Colocaban las luces de Navidad y reaccioné como el ser poco verbenero que soy. Luego pensé que diseñarlas, fabricarlas y colocarlas daba trabajo. Atraerán a muchas personas que aprovecharán para ir a los comercios cercanos a comprar (de más, es la intención) –más trabajo– y después lo celebrarán con un par de potes –ídem– y en todo este proceso se mostrarán entusiastas, reforzarán lazos, considerarán qué regalar a otras personas, creerán en el futuro. Por eso, el ayuntamiento no esperará a iluminarlas a la hora en que la electricidad esté más barata, sino que se tomará el gasto como inversión en el bienestar ciudadano. Lo digo sin ironía y con ironía, me caben ambas posturas. En cualquier caso, el ayuntamiento no arriesga y no pone las luces en cualquier sitio.

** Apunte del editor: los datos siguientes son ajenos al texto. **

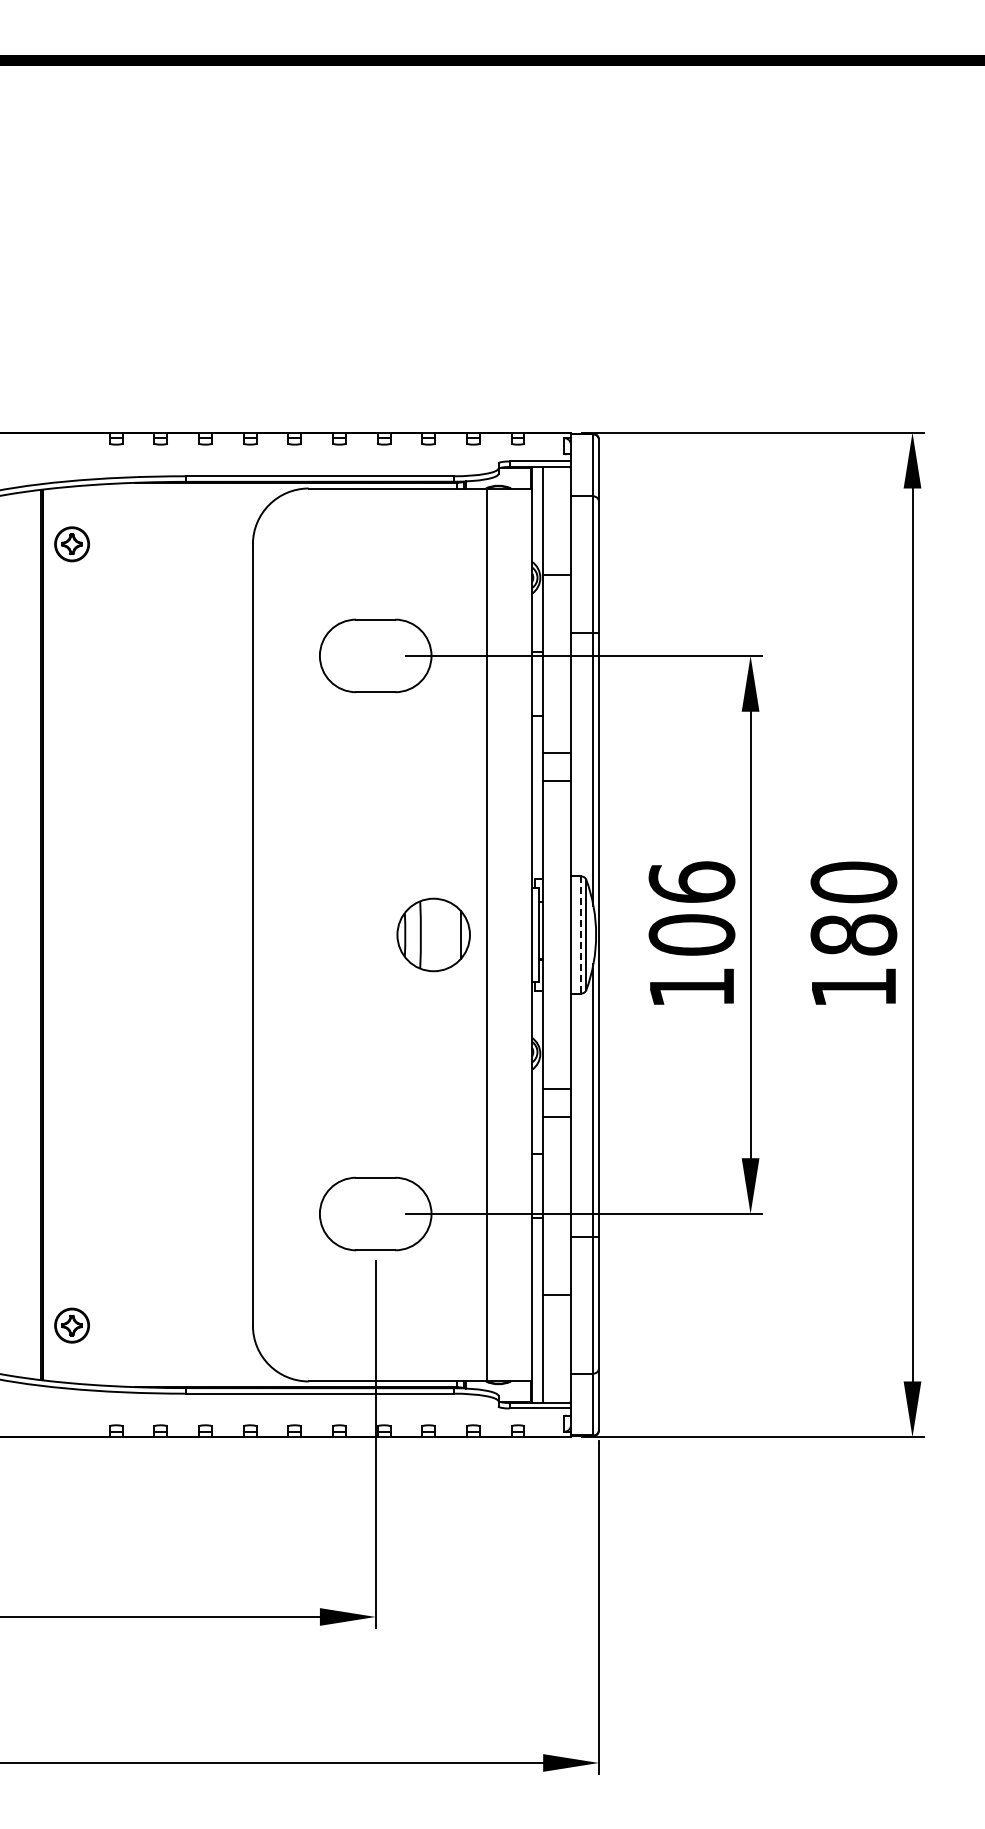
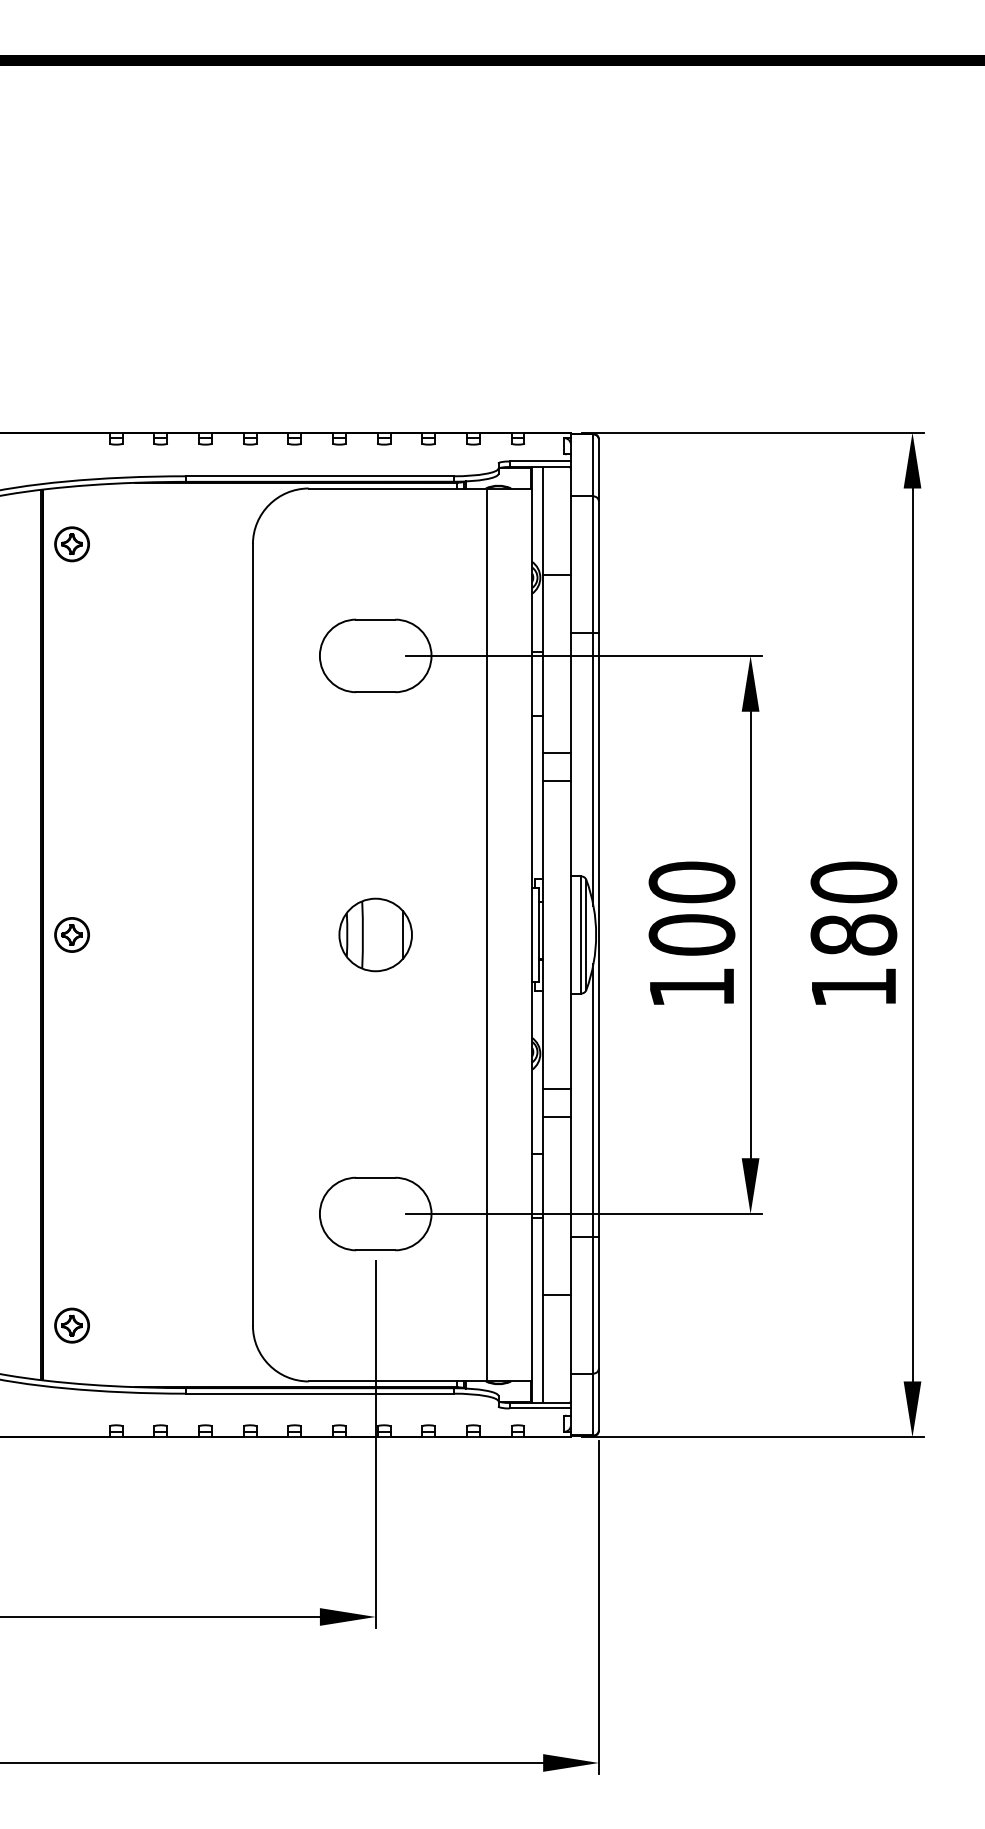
text at (691, 882): 106 -> 100
part at (71, 934): none -> present
part at (433, 934) position: (433, 934) -> (375, 934)
line at (581, 934): dashed -> solid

La arteria comercial de mi barrio de joven tenía de todo: panadería, lechería, mercería, una frutería donde vendían la mejor fruta que he comido nunca, luego pusieron otra, una tienda de lanas, tres droguerías-perfumerías, varios bares, una tienda de enmarcación de cuadros, periódicos y chucherías, un comercio de electrodomésticos, un tostadero de café, una tienda de textil de hogar, un comercio de ropa, otro de conservas y encurtidos, una carnicería, una peluquería, una floristería y un cine por decir algunas. Como en un río, desembocaban en ella calles que añadían zapaterías y zapateros, farmacias, ultramarinos, una tintorería, más bares, otro cine, una biblioteca, varios supermercados, una pescadería y algún pequeño taller. Desde hace tiempo es una sucesión de bajeras clausuradas. Como aquí no se ponen luces, el ayuntamiento, los sucesivos ayuntamientos, que esto lleva tiempo, igual no se han dado cuenta de la situación mientras que en otros lugares más iluminados crecen civivox es de la noche a la mañana. La conclusión es tan triste como el final de La cerillera.